• Your task
Task for the records below: please retype exactly and only the lines from the first through the one with "tekniker för att", with every picture omitted.

• Exercise data
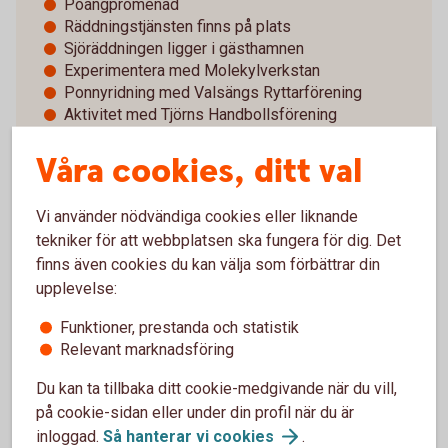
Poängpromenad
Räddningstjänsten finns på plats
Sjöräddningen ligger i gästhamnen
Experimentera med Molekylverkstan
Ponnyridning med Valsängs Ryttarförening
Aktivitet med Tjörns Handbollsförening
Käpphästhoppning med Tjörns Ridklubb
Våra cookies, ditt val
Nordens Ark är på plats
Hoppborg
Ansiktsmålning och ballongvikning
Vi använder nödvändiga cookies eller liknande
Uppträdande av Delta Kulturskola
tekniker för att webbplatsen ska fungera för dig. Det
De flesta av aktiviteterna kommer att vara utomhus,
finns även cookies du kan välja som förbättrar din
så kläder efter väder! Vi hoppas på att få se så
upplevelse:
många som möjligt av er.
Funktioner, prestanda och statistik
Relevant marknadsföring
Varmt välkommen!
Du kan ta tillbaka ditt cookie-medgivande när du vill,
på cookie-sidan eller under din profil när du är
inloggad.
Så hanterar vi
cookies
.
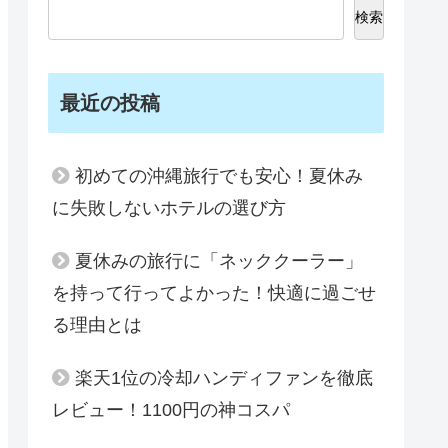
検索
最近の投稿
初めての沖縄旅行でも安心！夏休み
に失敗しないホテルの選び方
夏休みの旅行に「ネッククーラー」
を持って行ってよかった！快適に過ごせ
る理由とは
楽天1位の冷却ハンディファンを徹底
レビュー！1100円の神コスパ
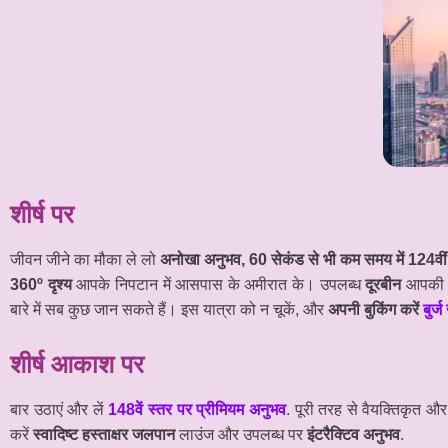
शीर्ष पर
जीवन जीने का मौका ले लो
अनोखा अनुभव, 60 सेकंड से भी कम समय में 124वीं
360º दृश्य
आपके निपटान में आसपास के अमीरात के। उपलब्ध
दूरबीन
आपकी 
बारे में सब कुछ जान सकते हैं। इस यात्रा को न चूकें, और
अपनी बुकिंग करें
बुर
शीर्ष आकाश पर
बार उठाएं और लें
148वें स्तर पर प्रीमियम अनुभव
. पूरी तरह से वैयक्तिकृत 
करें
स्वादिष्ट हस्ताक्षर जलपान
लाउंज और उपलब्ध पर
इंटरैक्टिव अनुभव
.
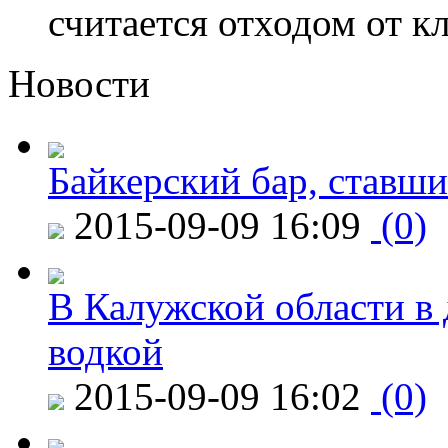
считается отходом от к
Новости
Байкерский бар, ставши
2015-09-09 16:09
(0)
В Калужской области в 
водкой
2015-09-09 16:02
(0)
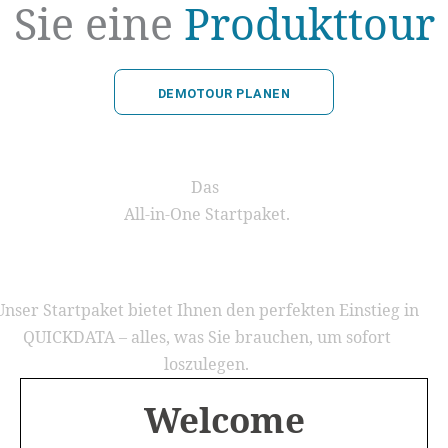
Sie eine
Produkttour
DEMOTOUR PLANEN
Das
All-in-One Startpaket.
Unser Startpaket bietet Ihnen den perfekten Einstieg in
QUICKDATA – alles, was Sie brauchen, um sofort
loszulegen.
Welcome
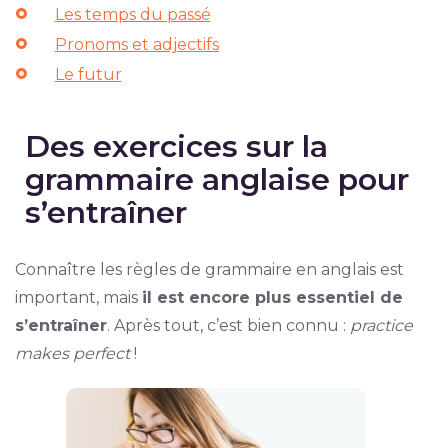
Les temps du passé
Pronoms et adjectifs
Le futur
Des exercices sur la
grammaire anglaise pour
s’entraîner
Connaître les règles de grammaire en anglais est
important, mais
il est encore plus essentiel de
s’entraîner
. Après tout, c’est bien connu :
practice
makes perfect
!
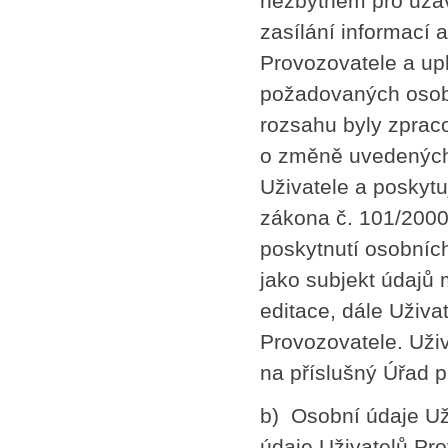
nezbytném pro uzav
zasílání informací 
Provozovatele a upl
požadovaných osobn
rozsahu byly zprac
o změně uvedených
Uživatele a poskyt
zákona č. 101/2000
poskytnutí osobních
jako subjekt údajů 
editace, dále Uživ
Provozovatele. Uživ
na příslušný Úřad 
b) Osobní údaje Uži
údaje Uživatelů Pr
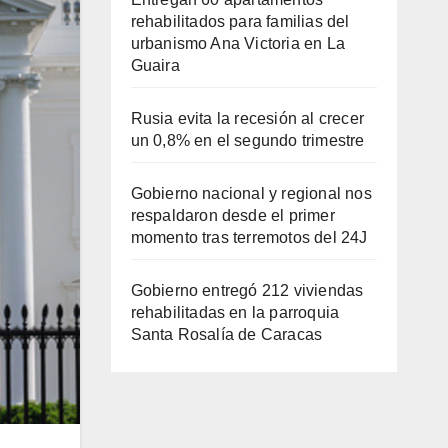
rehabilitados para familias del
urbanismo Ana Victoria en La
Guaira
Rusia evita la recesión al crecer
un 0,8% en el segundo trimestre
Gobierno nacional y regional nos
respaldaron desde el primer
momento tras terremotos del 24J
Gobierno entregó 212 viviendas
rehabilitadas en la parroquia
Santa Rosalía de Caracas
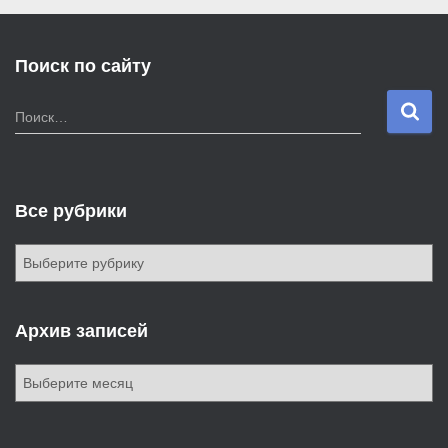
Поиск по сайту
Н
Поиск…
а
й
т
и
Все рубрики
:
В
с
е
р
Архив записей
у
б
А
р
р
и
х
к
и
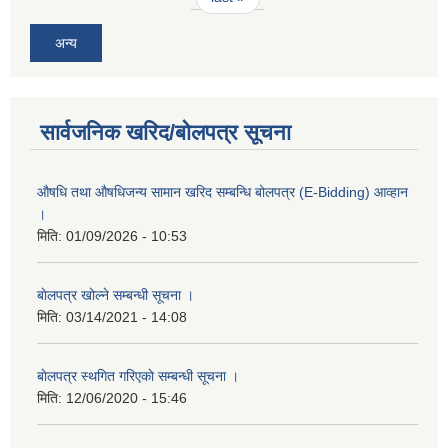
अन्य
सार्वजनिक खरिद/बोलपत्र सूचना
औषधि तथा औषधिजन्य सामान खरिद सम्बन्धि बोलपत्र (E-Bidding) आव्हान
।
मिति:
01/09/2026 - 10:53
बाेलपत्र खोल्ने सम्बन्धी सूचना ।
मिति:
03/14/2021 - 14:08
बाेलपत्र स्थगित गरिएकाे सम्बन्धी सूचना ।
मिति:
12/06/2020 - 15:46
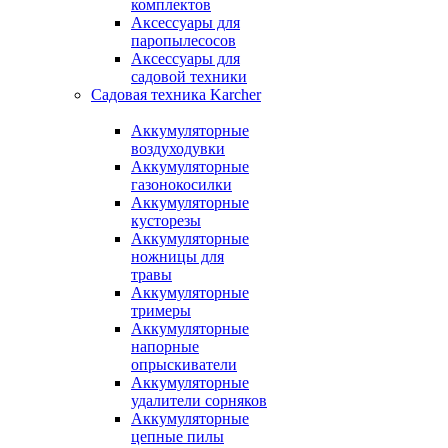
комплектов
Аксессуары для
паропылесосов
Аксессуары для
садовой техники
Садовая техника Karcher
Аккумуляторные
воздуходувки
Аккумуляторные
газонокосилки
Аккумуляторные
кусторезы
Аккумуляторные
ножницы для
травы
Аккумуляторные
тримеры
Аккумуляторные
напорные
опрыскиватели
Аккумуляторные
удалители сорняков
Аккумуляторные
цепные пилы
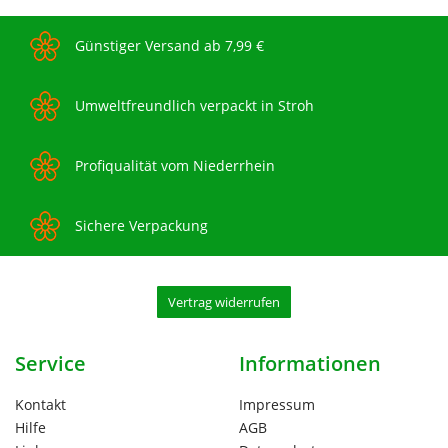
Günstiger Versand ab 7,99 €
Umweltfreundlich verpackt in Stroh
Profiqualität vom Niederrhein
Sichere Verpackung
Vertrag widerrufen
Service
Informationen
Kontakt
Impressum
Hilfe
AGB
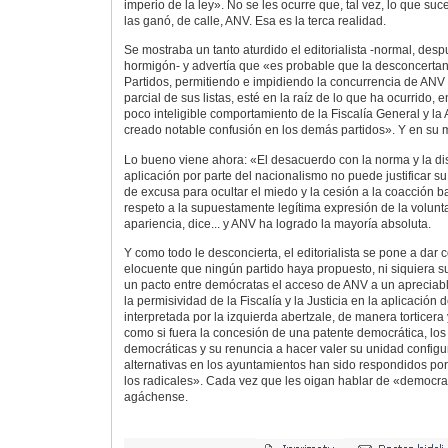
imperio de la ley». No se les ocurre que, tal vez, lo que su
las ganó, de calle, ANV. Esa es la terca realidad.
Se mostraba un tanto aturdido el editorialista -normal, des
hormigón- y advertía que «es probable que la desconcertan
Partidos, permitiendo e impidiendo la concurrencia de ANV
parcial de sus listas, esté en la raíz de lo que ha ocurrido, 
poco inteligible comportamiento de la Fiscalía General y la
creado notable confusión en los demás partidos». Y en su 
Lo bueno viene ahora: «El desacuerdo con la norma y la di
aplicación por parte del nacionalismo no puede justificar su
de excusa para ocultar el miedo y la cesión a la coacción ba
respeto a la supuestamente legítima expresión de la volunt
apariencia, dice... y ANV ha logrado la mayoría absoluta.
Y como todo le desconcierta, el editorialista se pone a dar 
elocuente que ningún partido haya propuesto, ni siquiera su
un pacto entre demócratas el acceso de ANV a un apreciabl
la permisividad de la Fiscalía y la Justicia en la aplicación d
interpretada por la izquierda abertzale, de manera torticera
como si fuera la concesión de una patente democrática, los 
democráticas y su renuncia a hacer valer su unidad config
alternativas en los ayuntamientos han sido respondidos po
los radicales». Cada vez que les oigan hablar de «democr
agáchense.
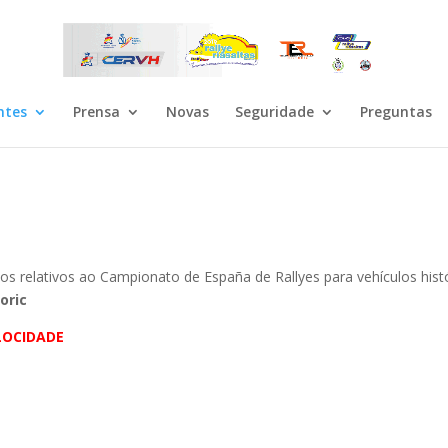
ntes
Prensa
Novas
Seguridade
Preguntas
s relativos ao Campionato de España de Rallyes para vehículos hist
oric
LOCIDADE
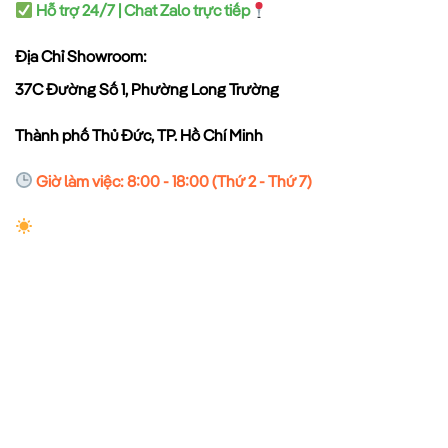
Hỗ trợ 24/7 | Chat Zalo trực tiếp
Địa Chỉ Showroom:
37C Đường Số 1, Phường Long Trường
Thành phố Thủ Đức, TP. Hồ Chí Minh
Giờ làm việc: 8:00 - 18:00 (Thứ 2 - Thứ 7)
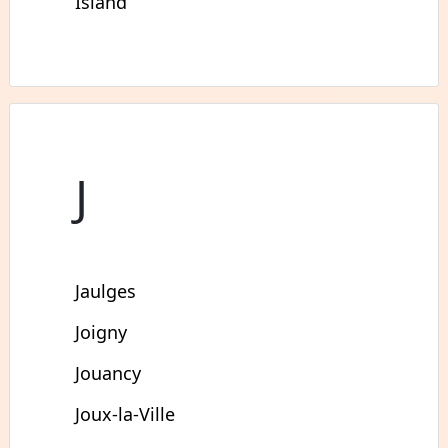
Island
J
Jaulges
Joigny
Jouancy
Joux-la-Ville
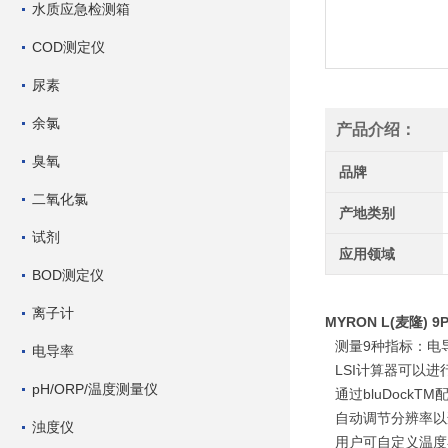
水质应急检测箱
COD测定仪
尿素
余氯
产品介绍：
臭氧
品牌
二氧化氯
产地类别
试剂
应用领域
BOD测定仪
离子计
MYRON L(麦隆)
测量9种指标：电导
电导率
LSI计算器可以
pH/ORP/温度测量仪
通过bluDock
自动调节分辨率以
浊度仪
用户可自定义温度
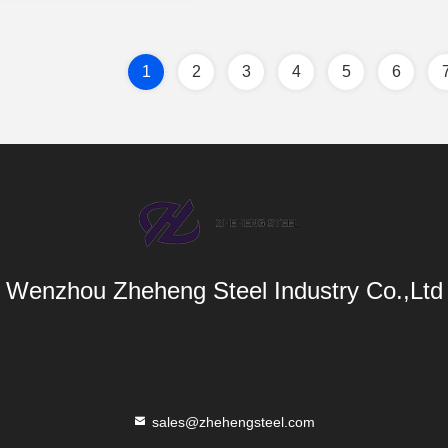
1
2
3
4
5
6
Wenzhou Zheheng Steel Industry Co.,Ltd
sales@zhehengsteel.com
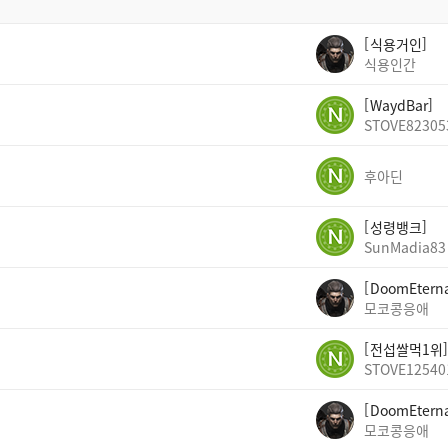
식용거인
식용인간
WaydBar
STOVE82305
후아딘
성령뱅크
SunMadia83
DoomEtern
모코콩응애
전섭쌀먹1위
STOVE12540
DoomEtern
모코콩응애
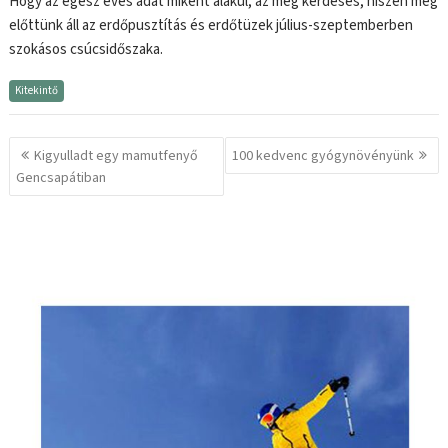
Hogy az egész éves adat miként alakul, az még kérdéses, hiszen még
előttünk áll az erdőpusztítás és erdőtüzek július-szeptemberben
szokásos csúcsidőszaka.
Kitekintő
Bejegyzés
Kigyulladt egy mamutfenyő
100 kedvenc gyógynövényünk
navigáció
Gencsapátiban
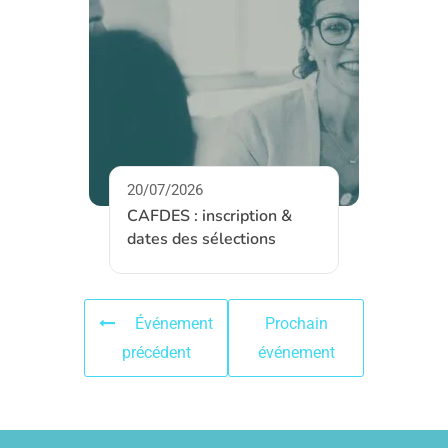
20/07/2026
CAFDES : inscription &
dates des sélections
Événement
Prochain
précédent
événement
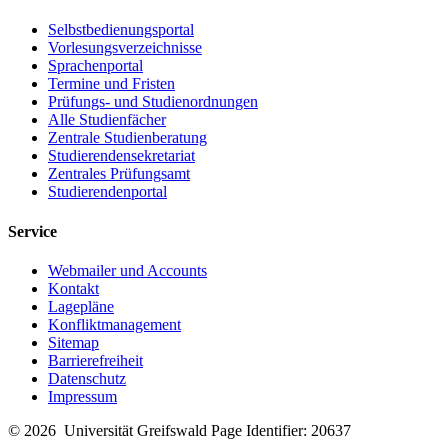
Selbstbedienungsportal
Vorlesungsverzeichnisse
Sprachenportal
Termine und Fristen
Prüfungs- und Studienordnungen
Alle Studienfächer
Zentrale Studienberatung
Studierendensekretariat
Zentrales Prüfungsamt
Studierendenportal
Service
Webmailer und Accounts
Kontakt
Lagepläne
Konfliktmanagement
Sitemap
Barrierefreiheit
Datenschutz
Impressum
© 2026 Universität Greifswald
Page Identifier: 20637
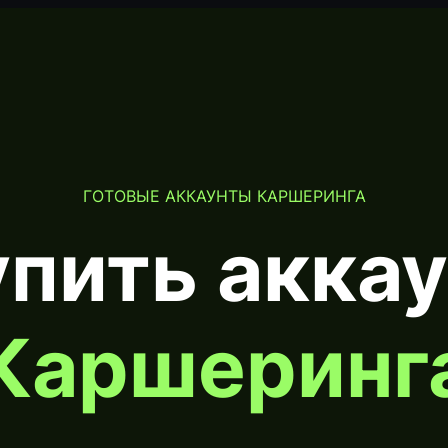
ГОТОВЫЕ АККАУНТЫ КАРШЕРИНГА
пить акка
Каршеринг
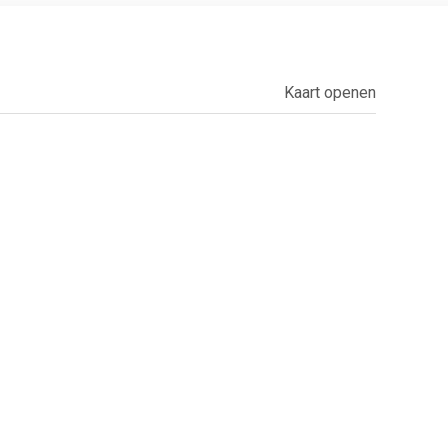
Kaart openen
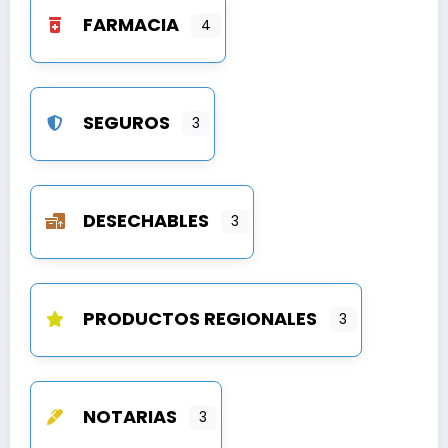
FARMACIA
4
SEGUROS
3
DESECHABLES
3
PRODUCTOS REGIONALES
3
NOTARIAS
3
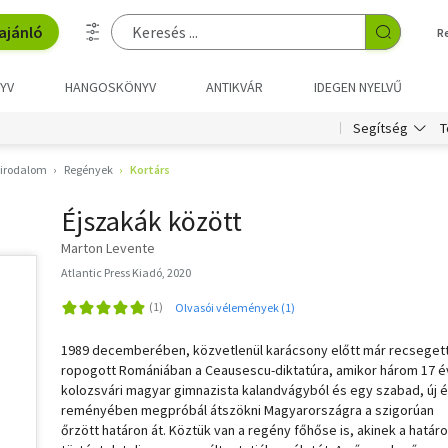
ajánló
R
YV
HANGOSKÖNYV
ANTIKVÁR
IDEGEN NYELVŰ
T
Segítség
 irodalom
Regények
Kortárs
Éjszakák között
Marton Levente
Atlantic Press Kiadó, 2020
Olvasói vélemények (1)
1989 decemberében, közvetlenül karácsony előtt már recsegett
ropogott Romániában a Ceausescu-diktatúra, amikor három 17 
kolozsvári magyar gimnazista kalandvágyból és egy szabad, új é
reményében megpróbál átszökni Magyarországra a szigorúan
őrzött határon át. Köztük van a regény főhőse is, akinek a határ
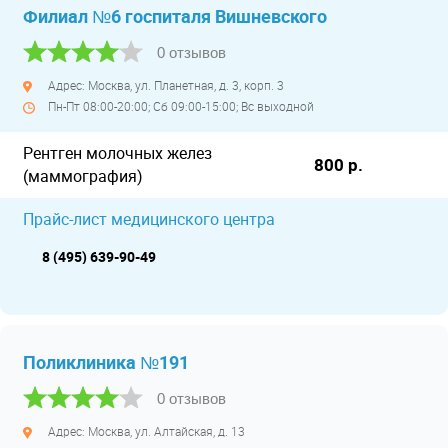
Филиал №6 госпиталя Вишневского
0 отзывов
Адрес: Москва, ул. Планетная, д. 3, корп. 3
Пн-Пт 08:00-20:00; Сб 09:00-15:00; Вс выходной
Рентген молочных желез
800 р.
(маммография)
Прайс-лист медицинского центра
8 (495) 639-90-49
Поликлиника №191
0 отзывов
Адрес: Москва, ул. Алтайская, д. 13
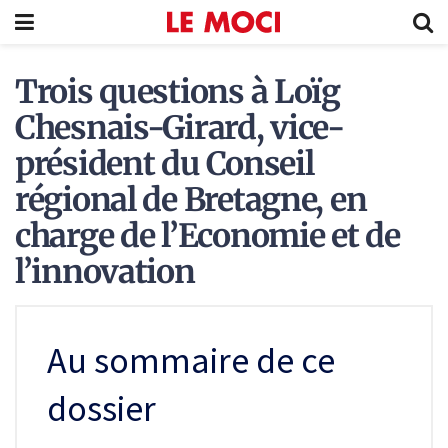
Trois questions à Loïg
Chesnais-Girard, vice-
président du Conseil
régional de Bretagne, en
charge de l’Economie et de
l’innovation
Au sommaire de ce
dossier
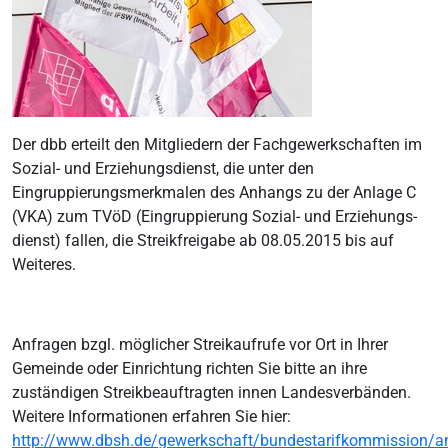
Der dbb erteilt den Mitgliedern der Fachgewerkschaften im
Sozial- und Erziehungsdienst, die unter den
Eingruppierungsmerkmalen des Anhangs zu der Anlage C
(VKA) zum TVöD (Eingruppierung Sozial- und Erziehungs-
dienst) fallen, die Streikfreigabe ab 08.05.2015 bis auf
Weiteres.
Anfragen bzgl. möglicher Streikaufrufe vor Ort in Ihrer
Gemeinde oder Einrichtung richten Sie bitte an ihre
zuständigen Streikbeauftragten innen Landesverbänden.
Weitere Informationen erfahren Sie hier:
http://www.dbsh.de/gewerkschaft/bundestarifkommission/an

• Answer section
Poängpromenad
Räddningstjänsten finns på plats
Sjöräddningen ligger i gästhamnen
Experimentera med Molekylverkstan
Ponnyridning med Valsängs Ryttarförening
Aktivitet med Tjörns Handbollsförening
Käpphästhoppning med Tjörns Ridklubb
Våra cookies, ditt val
Nordens Ark är på plats
Hoppborg
Ansiktsmålning och ballongvikning
Vi använder nödvändiga cookies eller liknande
Uppträdande av Delta Kulturskola
tekniker för att webbplatsen ska fungera för dig. Det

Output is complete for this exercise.